- EXERCISE REQUIREMENTS -
There is one span to output from the data below: the lines starting at the line with "This view is" and ending at the line with "1) large white". Output it exactly, ends included, nothing more.

(Data entries)
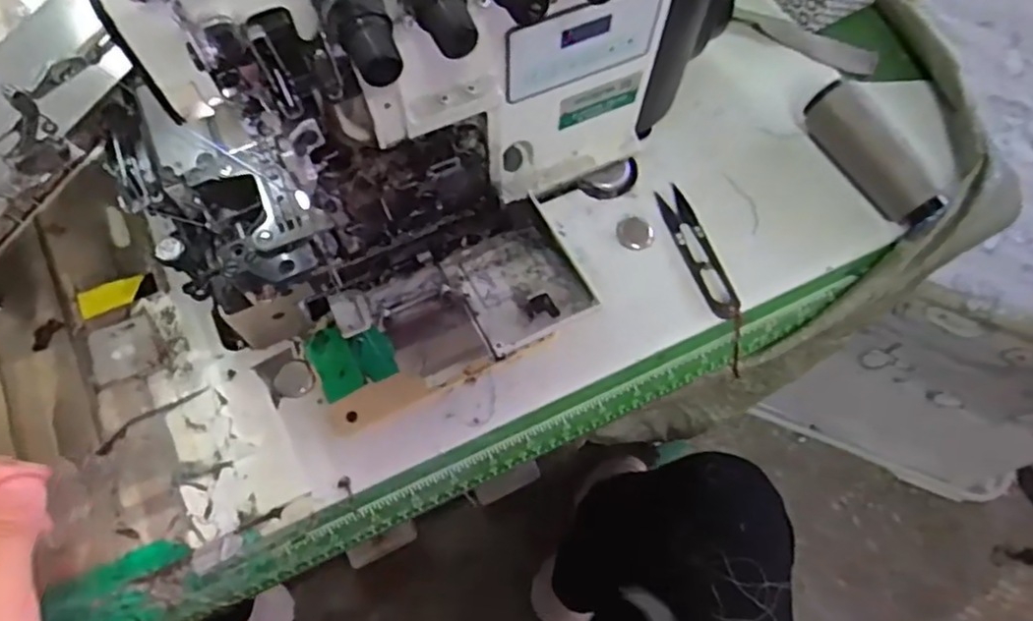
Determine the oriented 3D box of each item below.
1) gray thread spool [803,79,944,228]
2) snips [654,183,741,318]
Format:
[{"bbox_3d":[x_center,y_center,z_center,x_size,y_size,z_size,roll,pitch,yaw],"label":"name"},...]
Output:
==
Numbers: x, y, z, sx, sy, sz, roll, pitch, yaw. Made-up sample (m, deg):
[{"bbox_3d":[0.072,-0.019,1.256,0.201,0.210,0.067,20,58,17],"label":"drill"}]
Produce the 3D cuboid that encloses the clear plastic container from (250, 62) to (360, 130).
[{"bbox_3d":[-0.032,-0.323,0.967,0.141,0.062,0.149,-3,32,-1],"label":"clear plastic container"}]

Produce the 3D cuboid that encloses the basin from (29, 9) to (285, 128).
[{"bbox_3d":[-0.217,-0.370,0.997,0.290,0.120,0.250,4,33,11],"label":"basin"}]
---
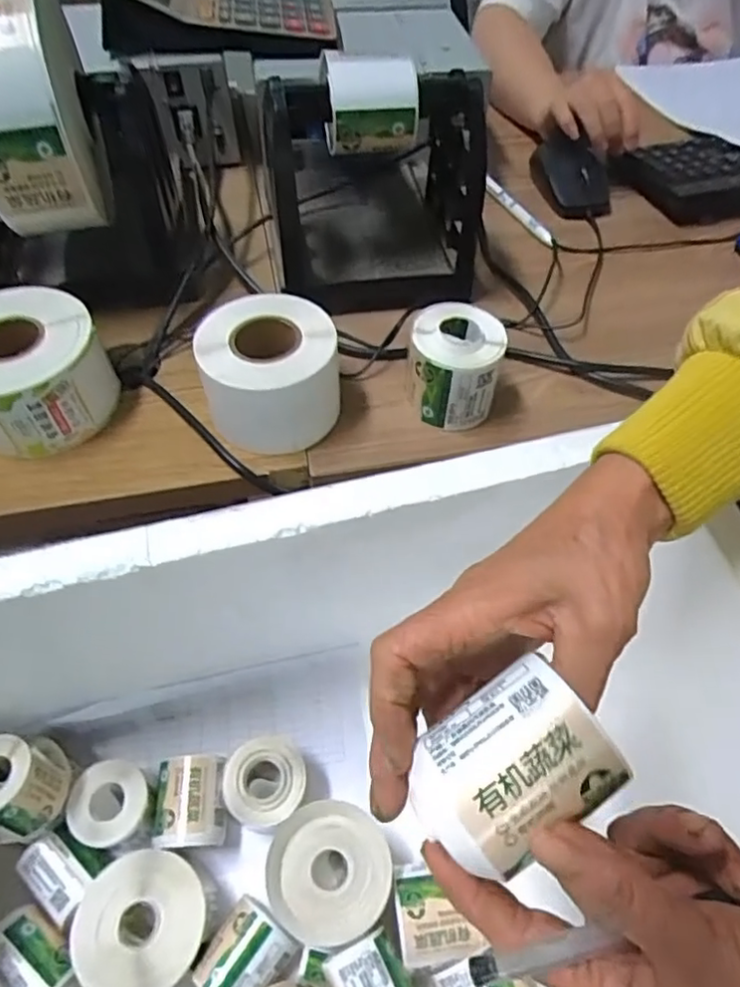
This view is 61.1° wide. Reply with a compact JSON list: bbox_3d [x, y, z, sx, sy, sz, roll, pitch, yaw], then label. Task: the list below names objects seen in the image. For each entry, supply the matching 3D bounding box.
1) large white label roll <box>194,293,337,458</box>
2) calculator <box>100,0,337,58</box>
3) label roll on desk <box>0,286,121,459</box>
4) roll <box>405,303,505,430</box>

- EXERCISE RESPONSE -
This view is 61.1° wide. Reply with a compact JSON list: bbox_3d [x, y, z, sx, sy, sz, roll, pitch, yaw], then label. Task: the list below names objects seen in the image. For each entry, supply the matching 3D bounding box.
1) large white label roll <box>194,293,337,458</box>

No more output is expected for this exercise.